As described in EXP time stepping, the Hamilton equations are solved by a kick-drift-kick version of the time-centered leapfrog algorithm. In principle, time evolution could (and perhaps should) be defined by an evolution operator class. This may be done for a future version of EXP. At present, the time evolution is driven by a calls to the ComponentContainer instance to evaluate the accelerations.

Overall organization of the code

The main() routine is defined in src/expand.cc. In essence, the main() calls three subroutines:

  1. begin_run(): this code initializes the three key container objects:

  • The ComponentContainer will hold phase-space and force definitions for each distinct component. For example, a three-dimensional flattened disk or an approximately spherical halo along with its associated force would each be represented by a particular Container instance. The begin_run() routine instantiates particular phase-space components as defined in the YAML configuration and adds them to the ComponentContainer.

  • The ExternalCollection defines force methods that are applied to phase space components but are not defined by components. For example, an external force, such as an analytic tidal field, would be instantiated as a member of the ExternalCollection. This collection may have zero members.
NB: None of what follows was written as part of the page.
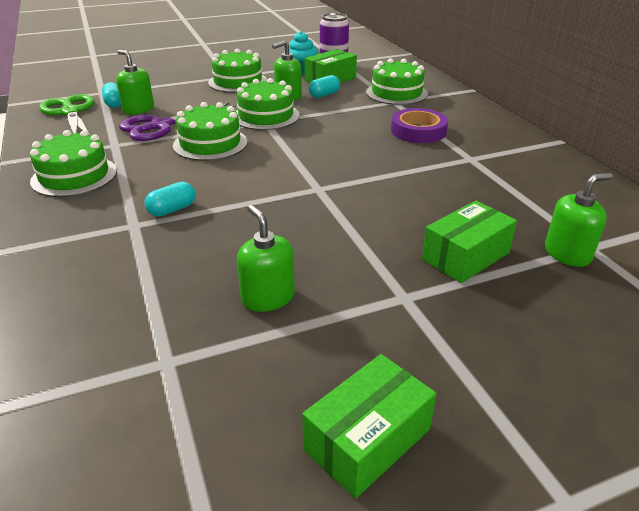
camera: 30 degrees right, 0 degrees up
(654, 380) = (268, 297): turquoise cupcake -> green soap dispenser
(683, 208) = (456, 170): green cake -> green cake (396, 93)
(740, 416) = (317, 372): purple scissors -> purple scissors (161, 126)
  • The OutputContainer keeps a collection of procedures that may operate on each component or specific components in the ComponentContainer at some time step frequency defined by the parameter specification for each Output method. These are specified for construction in the YAML configuration.

  1. do_step() inside of its time-step loop. do_step implements the kick-drift-kick leapfrog time-integration algorithm described in multistep.

  2. clean_up() calls the OutputContainer run method one last time, and then deletes the three container instances defined by begin_run().

Parallel usage

EXP is designed to use MPI for internode communication and parallelization and POSIX threads (pthreads) and OpenMP for intranode parallelization. Although MPI can be used exclusively, without multiple threads per process by starting one process for every core on each node, basis tables and other data will be duplicated by these heavy weight processes. This may lead to poor allocation of memory resources and out-of-core conditions. By using multiple threads per process on compute nodes with multiple cores, the storage internal arrays and tables will not be duplicated.

The Global stanza (see YAML config) allows the user to specify the number of threads per process using the nthrds parameter. For example, on a cluster where nodes have 20 cores, specifying nthrds: 20 and one process per node using

mpirun -bind-to none -npernode 1 exp -f myjob.yml

or for a Slurm job

srun --ntasks-per-node=1 exp -f myjob.yml

allow code bottlenecks to using pthreads rather than MPI for parallelization. For MPI parallelization only, specify nthrds: 1, which is the default value. Not all force methods are thread aware, but many are.

Both pyEXP and EXP are use OpenMP to parallelize bottleneck loops. The FieldGenerator in pyEXP, in particular, can achieve linear scaling with the number of available cores. To take advantage of this, specify the OMP_NUM_THREADS environment variable and set it to the number of available cores on your machine. For example, in Bash:

export OMP_NUM_THREADS=16

for an 16-core architecture.